In the US, Gen Z and Millennials account for 76% of all betting activity. In addition, prediction markets grew from essentially zero in 2020 to $44 billion in annual volume by 2025. It might seem like “degeneracy” or even stupidity, but it's actually a rational response to the structural conditions faced by young people.
So... what do we do now?
The mental models society has used to advise young people – work hard, save patiently, climb the career ladder, max out your pension – assume structural conditions that no longer exist. False mental models lead to sub-optimal choices from both individual and societal perspectives.
I don't think it's appropriate, though, to give a long shrug and accept that young people should gamble on sports betting or crypto. Instead, I think we need to acknowledge that default advice is broken, and start building better options.
What might that look like?
First, we need to be honest about what education actually costs and what it actually returns. I did a degree in Philosophy with no expectation that it would lead directly to a well-paid job. I could afford to do so when course fees were £1,000 per year. I'm not sure I'd do so now when fees are over £9,000. Telling young people to go to university because “education is good” is only really sane advice if you come from a rich family.
Instead of a cost/benefit calculation, I think we need to radically restructure student finance. We should be investing in young people and, like other countries, the UK need to be looking at education as an investment, not an individual financial calculation.
Second, we need some real talk about career progression. Young people need frameworks for building diverse income streams and managing precarity. This isn't something shameful, but as a genuine skill for the 2020s. Given the amount of redundancy going around, this should not be seen as a personal failure but a structural feature of modern work.
Third, and this is somewhat outside my area of expertise, we need to do something about housing. Advice to “save harder” is absurd when house prices have outpaced wages by a factor of 4x. It's not that young people are failing at saving, it's that the system is failing them.

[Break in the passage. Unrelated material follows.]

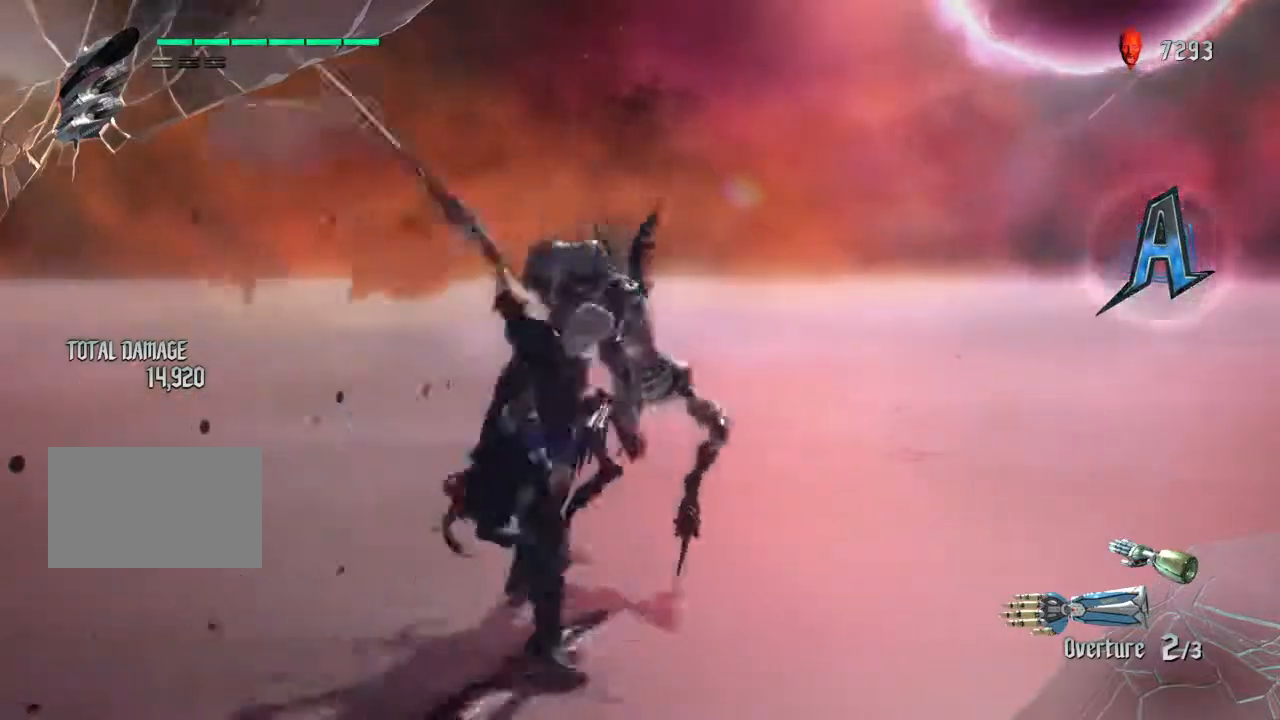
{"buttons": [], "left_stick": "center", "right_stick": "center", "events": [[167, "TRIANGLE", "down"], [267, "TRIANGLE", "up"]]}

Fourth, we should talk about what it means to build financial security in 2026. Some might want to invest in index funds. Others might start a small business, join a cooperative, or develop skills with a “moat” (i.e. a hard to automate). For most, it might be a combination of the above. There's no single right path, and pretending there is explains why young people look for alternative routes.
Finally, we need to acknowledge that young people making speculative bets aren't stupid or weak. They're responding rationally to the world they inherited. The failure isn't theirs. It's ours, for giving them mental models designed for an economy that no longer exists.

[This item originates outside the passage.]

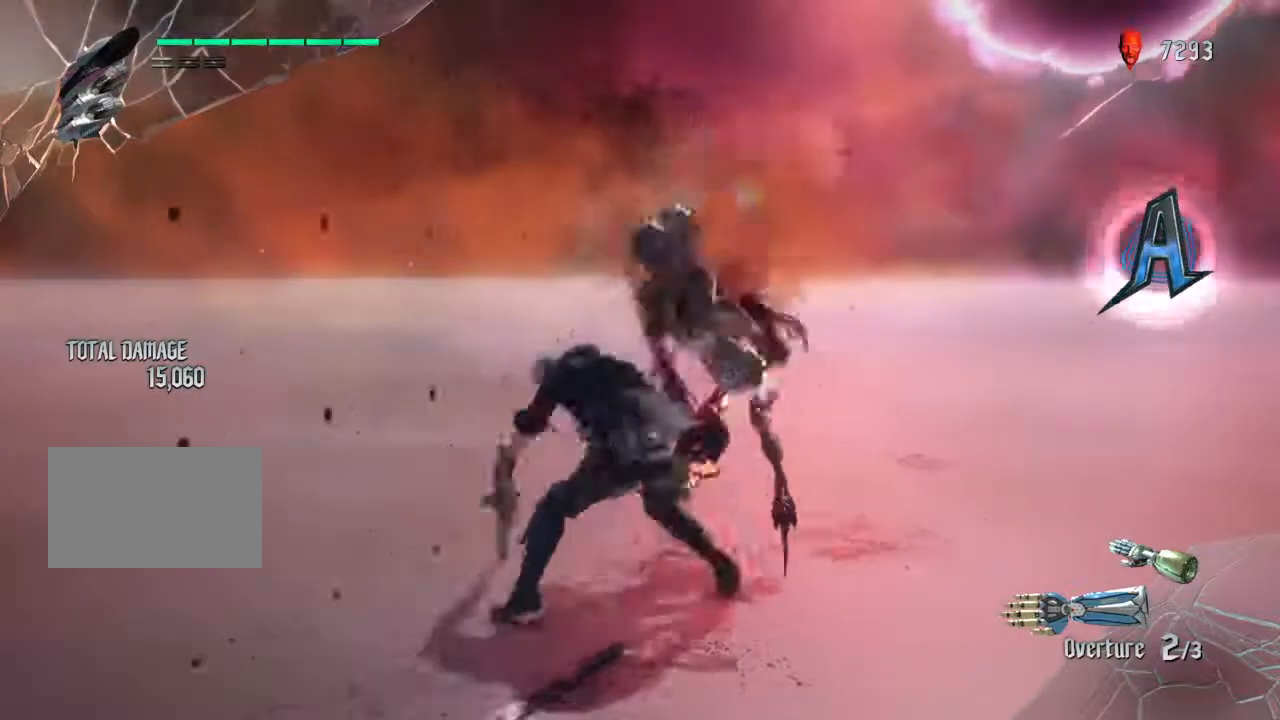
{"buttons": ["TRIANGLE"], "left_stick": "center", "right_stick": "center", "events": [[500, "TRIANGLE", "down"]]}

The good news, I think, is that mental models can be updated. Structures can be rebuilt. Pathways can be created that don't require young people to either accept permanent precarity or take moonshot bets on prediction markets. What we will need is political bravery requiring different thinking, different policies, different advice.
Our first step is to admit that the current advice isn't working. And that conversation hasn't even started yet.